Oskar Kolberg w XIX wieku pisał: „W święto Wniebowzięcia NP, czyli Matki Boskiej Zielnej, każda gospodyni znosi do kościoła snopki ziół ogrodowych i polnych podówczas kwitnących , ze szczerą wiarą, że poświęcenie przez kapłana powiększa ich moc uzdrawiającą i zachowawczą. Gdy natłok gospodyń z temi snopeczkami jest wielkim, kapłan wychodzi przed nabożeństwem na cmentarz kościelny, gdzie kobiety klęczą uszykowane, trzymając każda swój snopeczek, a odmówiwszy modlitwę i pokropiwszy zioła święconą wodą, wraca do kościoła. Zioła te przechowują się w chacie na siostrzanie, na oknie, za obrazami itd. Garść z nich wrzuca się następnie, w miarę potrzeby, do gotującej się w garnku wody, którą po przestygnięciu lub doprawieniu zimną wodą, wraz z dorzuceniem otręb pszennych lub ospy jęczmiennej, daje się bydłu pić przez kilka dni”.

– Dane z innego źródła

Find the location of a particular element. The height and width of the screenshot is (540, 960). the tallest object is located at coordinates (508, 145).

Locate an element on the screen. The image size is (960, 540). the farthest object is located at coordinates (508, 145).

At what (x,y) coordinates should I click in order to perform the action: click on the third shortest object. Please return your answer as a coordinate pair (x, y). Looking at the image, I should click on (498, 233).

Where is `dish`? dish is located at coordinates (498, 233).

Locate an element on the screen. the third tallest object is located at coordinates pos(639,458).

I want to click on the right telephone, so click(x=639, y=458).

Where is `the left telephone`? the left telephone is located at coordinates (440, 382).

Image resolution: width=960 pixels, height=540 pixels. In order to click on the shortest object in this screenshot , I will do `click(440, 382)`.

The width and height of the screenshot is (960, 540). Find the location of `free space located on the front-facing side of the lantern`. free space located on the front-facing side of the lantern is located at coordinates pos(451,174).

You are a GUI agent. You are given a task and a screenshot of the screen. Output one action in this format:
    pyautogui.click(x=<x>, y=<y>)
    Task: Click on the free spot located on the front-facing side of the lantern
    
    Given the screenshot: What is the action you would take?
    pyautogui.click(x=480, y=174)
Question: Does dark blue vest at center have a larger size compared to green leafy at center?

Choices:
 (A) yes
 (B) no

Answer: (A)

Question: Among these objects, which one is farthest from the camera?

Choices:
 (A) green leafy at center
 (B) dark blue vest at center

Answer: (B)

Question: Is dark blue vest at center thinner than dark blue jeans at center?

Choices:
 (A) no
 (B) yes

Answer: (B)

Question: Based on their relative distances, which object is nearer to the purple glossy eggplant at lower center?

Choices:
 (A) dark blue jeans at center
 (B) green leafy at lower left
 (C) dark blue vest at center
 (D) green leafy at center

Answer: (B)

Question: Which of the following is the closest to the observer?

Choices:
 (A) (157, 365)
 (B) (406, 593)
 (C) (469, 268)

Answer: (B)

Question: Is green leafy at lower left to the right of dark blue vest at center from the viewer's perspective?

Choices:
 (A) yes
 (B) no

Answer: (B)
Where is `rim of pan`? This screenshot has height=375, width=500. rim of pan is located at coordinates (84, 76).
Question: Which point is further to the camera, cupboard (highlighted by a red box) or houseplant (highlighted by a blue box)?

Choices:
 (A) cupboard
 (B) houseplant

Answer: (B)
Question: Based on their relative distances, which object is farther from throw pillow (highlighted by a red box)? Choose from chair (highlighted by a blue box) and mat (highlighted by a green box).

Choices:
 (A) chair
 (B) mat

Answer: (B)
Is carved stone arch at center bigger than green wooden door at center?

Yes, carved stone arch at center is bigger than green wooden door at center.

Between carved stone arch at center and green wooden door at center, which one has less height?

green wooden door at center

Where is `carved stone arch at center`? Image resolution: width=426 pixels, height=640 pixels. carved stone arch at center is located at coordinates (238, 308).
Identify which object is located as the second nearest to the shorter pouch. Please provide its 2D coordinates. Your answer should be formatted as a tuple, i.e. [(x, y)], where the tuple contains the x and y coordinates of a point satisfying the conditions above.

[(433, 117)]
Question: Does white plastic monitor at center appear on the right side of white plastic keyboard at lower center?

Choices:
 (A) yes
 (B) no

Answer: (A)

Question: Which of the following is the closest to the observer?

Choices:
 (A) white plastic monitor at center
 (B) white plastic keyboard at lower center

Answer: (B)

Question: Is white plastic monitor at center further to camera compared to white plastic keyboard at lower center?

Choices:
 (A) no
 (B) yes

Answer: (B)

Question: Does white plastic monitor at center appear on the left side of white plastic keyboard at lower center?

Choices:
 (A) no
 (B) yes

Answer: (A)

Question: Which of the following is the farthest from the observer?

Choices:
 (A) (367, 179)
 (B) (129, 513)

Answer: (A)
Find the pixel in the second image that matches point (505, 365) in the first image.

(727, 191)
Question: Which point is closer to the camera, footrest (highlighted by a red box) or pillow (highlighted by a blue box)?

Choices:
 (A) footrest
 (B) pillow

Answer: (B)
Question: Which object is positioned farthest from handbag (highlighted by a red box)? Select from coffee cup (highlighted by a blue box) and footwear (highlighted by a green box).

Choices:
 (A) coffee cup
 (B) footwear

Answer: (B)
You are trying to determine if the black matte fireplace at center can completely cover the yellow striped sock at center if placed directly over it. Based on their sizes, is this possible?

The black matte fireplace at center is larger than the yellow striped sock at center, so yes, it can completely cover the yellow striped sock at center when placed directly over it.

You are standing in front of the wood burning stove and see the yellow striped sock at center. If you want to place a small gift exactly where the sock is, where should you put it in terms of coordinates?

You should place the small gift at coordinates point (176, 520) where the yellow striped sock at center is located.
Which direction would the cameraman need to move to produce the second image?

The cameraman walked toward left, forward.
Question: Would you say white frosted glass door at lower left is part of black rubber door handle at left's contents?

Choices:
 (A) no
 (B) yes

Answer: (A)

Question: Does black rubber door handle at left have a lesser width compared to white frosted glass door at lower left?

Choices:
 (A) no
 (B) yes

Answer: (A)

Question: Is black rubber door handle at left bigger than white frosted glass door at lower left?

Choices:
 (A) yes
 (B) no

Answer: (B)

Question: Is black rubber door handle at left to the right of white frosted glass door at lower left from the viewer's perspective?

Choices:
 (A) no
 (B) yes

Dawniej, po powrocie z kościoła, najczęściej gospodarz zatrzymywał się na progu domu, żegnał się krzyżem i mówił: „Wianek od Zielnej Pani trza zawiesić w komorze, by rok zdrowiem darował i łaską obejmował”. Zasuszony bukiet wieszano w budynkach gospodarczych lub w domu, gdzie najczęściej kładziono go za świętym obrazem. Zioła z poświęconej wiązanki dodawano do różnego rodzaju domowych herbat i wywarów stosowanych w leczeniu ludzi i zwierząt gospodarskich. Okadzano nimi izbę i obejście dla ochrony przed burzą, pożarem i morem. Z poświęconych kłosów wykruszano ziarna pod pierwszy zasiew. Zioła, które same w sobie miały moc uzdrawiającą, w poświęconej wiązance stawały się znakami obecności w naszym życiu przemożnej Opiekunki i Uzdrowicielki, która z wysokości nieba z miłością spogląda na swoje dzieci.

Miesiąc sierpień to miesiąc świąt maryjnych, pielgrzymek do tronu Matki na Jasnej Górze, ale i wielu narodowych wspomnień i rocznic. Skłania nas do pytania o naszą miłość do Ojczyzny, do tego, co ją stanowi i wyraża, pytania o nasz patriotyzm.

Jednak, jak mówi poeta Kazimierz Węgrzyn w wierszu “Wierzę, że w imię Matki…”, trzeba mieć nadzieję:

tyle trudnych pytań stoi wciąż przed nami
o los naszej Ojczyzny – o nasze sumienie
na żadne z nich nie znamy przecież odpowiedzi
oprócz tej że Bóg jest dobry – dobry nieskończenie
że wciąż nam przecież rzuca ratunkowe koła
że wciąż nam daje z nieba nadzwyczajne znaki
że w nas nie zwątpił dotąd – chociaż my wątpimy
czy potrafimy odnaleźć Jego Boże szlaki
sam oto czule pukasz różańcem do nieba
Bóg tych co w Niego wierzą nie trzyma za progiem
i choć mój Naród ciężko poraniony grzechem
wierzę że w imię Matki będzie stał przed Bogiem! Amen.